Quelle est la différence entre la souveraineté sociale et écologique esquissée ici et la souveraineté nationaliste (disons trumpiste, chinoise, indienne ou, demain, française ou européenne), fondée sur la défense d'une identité civilisationnelle particulière et sur des intérêts émanant d'elle et réputés être homogène ?
Il y en a deux. Premièrement, avant d'engager d'éventuelles mesures unilatérales, il est crucial de proposer aux autres pays un modèle de développement coopératif, fondé sur des valeurs universelles : justice sociale, réduction des inégalités, préservation de la planète.

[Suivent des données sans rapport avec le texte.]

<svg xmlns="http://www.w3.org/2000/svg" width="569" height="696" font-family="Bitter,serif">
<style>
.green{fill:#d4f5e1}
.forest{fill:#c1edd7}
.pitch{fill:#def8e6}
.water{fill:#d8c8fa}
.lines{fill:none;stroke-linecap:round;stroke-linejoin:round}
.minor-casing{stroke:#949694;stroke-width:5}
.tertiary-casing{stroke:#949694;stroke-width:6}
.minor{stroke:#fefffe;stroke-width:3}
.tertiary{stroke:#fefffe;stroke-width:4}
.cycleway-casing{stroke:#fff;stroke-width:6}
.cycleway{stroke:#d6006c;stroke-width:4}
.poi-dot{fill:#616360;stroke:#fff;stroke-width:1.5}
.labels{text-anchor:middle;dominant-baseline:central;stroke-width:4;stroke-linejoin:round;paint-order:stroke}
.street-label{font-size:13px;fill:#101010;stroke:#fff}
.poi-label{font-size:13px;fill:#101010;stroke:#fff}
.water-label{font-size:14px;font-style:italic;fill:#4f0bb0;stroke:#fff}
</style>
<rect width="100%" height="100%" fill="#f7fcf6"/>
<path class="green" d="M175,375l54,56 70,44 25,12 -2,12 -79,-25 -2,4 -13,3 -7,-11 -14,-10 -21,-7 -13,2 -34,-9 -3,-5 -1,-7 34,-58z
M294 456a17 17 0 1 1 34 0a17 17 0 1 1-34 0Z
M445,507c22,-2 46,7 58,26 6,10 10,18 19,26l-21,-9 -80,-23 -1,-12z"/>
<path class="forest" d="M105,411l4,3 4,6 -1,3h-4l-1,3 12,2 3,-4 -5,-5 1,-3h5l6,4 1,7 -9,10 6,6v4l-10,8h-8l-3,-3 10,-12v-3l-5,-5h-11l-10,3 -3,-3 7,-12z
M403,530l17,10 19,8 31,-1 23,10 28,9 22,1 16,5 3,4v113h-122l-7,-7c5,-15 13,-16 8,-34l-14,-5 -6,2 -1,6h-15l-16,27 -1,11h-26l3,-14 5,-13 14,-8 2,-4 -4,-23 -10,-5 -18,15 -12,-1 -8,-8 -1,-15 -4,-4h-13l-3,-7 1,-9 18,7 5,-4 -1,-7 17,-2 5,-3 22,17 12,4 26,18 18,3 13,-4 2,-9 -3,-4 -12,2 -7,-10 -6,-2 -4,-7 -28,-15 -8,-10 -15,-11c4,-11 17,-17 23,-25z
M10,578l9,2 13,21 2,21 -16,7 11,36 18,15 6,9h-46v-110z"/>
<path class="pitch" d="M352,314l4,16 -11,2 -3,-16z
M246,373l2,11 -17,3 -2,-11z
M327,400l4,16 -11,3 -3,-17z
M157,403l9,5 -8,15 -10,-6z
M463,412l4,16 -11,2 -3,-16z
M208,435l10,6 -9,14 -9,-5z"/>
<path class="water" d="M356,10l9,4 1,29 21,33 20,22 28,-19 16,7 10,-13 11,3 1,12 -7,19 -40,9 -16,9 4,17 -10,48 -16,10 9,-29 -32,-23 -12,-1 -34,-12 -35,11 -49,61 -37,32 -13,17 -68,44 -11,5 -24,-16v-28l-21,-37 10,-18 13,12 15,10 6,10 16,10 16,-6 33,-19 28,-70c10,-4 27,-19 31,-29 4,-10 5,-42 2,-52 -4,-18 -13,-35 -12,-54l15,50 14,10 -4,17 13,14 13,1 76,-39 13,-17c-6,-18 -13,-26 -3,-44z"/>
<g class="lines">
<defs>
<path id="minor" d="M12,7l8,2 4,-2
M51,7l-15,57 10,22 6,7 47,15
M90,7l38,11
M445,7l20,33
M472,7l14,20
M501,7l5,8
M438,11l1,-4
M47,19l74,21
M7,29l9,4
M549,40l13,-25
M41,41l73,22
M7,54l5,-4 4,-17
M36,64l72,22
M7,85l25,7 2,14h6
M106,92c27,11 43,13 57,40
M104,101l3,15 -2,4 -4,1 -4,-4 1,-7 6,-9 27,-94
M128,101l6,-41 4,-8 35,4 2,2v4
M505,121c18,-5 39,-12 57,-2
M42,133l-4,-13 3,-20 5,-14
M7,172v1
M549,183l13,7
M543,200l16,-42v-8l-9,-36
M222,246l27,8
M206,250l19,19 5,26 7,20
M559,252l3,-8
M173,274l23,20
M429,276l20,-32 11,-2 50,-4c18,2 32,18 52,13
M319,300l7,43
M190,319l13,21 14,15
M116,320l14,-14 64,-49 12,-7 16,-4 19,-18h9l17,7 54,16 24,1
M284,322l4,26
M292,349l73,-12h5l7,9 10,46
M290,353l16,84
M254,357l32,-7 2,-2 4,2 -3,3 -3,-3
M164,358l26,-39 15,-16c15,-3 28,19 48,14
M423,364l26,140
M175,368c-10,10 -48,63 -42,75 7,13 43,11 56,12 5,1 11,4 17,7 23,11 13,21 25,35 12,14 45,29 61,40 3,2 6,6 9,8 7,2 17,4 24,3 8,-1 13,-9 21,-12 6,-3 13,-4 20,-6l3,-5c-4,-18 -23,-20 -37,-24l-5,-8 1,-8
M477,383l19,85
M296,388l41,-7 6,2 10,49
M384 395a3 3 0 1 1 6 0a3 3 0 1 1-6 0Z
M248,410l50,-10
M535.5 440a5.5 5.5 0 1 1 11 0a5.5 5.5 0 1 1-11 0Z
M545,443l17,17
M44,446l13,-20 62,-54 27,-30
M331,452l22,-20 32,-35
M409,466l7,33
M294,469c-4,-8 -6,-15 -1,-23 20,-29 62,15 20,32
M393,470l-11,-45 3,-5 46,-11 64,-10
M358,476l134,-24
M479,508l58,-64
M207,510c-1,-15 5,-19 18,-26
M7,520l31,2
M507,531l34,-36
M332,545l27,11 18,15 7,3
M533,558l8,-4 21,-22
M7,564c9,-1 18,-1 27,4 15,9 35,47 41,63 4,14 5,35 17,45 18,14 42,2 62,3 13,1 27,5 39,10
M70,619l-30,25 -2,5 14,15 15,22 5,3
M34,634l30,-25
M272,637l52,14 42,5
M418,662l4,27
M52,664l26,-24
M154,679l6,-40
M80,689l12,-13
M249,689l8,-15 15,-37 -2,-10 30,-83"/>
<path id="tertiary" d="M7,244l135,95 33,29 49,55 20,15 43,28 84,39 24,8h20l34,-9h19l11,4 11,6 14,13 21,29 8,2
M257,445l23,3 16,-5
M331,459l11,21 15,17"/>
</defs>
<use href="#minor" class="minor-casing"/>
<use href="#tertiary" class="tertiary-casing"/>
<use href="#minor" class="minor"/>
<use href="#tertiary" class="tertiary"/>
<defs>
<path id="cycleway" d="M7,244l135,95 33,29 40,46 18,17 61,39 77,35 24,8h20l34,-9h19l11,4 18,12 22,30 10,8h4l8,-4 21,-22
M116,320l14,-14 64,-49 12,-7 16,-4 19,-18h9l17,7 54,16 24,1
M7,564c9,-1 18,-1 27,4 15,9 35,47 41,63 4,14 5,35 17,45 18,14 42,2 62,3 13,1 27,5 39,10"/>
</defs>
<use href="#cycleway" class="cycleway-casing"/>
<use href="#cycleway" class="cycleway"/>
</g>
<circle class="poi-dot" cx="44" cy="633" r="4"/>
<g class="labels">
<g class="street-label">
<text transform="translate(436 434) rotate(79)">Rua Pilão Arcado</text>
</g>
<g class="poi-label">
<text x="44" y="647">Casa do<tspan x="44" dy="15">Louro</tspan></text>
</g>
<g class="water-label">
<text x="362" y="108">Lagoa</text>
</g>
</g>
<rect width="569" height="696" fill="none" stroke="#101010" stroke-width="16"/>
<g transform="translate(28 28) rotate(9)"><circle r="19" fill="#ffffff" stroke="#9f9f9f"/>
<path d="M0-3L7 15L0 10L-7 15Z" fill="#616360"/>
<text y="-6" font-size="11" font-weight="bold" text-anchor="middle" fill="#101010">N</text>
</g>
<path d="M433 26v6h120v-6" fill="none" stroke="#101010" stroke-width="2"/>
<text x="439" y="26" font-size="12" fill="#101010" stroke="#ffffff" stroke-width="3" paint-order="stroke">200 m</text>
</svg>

Il faut aussi surveiller de près les assemblées transnationales (comme l'Assemblée parlementaire franco-allemande [APFA] créée l'an dernier mais dotées de pouvoirs réels) qui devraient idéalement être responsables des biens publics mondiaux et des politiques communes en matière de fiscalité et de justice climatique.
Ensuite, si ces propositions socio-fédéralistes ne sont pas immédiatement acceptées, l'approche unilatérale doit néanmoins rester encouragée et réversible. Le but des sanctions est d'inciter les autres pays à sortir du dumping fiscal et climatique, pas d'installer un protectionnisme permanent. De ce point de vue, les mesures sectorielles sans fondement universel comme la « taxe GAFA » sont à proscrire, car elles se prêtent facilement à l'escalade des sanctions (taxes sur les vins versus taxes numériques, etc.).
Prétendre que ce chemin est bien balisé et facile à suivre serait absurde : tout reste à inventer. Mais l'expérience historique montre que le nationalisme ne peut qu'exacerber les inégalités et les tensions climatiques, et que le libre-échange absolu n'a pas d'avenir. Raison de plus pour réfléchir dès maintenant aux conditions d'un nouvel internationalisme.
*Thomas Piketty est directeur de recherche à École des hautes études en sciences sociales et professeur à École d'économie de Paris. Auteur, entre autres livres, de Capitale au XNUMXème siècle (intrinsèque
Traduction: Aluisio Schumacher au site web Carta Maior.
* Initialement publié dans le journal Le Monde.